▶ _Document_
>> Begin

Editor’s Note: This is the fourth installment of our new Fundamentals series. If you enjoy this series, let us know in the comments.
EBITDA, or earnings before interest, taxes, depreciation and amortization, has become one of the most widely-used metrics in the investment community — and one of the most controversial.
EBITDA is controversial to some investors because it excludes very real costs. Interest expense represents cash out the door. The same is usually true for taxes1. Depreciation and amortization are both non-cash expenses, but each represents the multi-year accounting treatment of assets paid for in cash.
Making matters worse, modern companies now use an “Adjusted EBITDA” metric, which backs out even more expense. Most notably, nearly all companies that report Adjusted EBITDA exclude stock-based compensation to employees. That compensation is not necessarily a cash expense, but it’s certainly a real expense. The additional shares paid to employees who exercise their stock options mean existing shareholders are diluted: the size of their ownership stake in the company declines2.
As a result, some investors derisively refer to Adjusted EBITDA as “earnings before everything”. Charlie Munger, Warren Buffett’s partner at Berkshire Hathaway, famously said, “I think that every time you see the word EBITDA, you should substitute the words ‘bullsh— earnings’”.

>> End

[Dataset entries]
>> Begin

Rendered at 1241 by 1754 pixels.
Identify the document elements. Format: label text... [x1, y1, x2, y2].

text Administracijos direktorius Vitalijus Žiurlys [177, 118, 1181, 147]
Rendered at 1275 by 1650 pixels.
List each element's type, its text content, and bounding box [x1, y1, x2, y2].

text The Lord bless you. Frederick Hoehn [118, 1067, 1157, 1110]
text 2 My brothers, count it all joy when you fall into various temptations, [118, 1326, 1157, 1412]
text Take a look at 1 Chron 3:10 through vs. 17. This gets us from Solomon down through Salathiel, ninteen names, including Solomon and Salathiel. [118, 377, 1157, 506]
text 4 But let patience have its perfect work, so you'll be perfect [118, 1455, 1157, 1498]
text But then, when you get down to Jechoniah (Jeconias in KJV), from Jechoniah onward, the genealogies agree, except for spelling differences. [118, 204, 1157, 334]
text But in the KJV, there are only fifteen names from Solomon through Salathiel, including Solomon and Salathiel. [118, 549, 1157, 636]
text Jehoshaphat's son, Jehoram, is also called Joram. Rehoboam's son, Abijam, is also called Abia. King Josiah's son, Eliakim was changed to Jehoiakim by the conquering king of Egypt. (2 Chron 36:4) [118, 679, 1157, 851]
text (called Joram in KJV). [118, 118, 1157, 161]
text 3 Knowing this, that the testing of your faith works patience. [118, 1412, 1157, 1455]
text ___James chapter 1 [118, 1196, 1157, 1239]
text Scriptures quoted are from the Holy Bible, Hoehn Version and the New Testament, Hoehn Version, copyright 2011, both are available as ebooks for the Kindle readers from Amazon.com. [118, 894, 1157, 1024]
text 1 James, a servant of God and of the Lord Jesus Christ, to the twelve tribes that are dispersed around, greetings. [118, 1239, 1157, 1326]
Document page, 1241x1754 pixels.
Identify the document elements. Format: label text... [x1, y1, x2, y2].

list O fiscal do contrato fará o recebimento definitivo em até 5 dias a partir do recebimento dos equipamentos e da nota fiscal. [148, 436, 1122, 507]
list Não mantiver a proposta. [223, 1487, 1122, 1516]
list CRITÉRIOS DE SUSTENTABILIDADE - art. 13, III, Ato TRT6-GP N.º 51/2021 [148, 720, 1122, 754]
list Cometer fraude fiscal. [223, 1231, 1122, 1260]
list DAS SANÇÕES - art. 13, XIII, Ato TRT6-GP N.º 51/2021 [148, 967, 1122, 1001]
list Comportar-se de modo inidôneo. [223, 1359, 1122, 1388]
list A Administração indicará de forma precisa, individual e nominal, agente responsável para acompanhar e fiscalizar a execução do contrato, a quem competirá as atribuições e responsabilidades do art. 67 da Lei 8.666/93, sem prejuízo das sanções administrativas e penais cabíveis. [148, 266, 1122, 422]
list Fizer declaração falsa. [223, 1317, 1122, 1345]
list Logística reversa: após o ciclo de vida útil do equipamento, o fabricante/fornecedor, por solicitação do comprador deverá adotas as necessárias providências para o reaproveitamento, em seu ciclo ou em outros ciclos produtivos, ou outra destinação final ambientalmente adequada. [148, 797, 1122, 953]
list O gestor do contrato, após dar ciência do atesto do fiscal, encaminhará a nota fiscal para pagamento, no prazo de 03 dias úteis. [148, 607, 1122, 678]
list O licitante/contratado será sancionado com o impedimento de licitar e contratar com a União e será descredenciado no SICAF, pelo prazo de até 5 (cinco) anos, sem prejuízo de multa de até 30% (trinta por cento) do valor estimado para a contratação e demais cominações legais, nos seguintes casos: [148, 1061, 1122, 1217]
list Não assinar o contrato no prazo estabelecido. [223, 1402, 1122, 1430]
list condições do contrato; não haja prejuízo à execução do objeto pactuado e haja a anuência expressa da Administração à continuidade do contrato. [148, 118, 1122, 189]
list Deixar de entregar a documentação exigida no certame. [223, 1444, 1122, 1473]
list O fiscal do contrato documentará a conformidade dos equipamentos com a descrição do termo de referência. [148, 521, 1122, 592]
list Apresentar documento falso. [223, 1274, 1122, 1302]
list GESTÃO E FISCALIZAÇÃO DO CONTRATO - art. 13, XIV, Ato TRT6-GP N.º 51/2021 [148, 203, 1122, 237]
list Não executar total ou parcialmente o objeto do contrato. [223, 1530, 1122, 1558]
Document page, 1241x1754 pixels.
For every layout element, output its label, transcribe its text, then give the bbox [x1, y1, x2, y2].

>> End

▶ _Exercise details_
Repeat word for word the passage of the EBITDA article from "Editor’s Note: This" up to and including "the most controversial.".

▶ _Completed exercise_
Editor’s Note: This is the fourth installment of our new Fundamentals series. If you enjoy this series, let us know in the comments.
EBITDA, or earnings before interest, taxes, depreciation and amortization, has become one of the most widely-used metrics in the investment community — and one of the most controversial.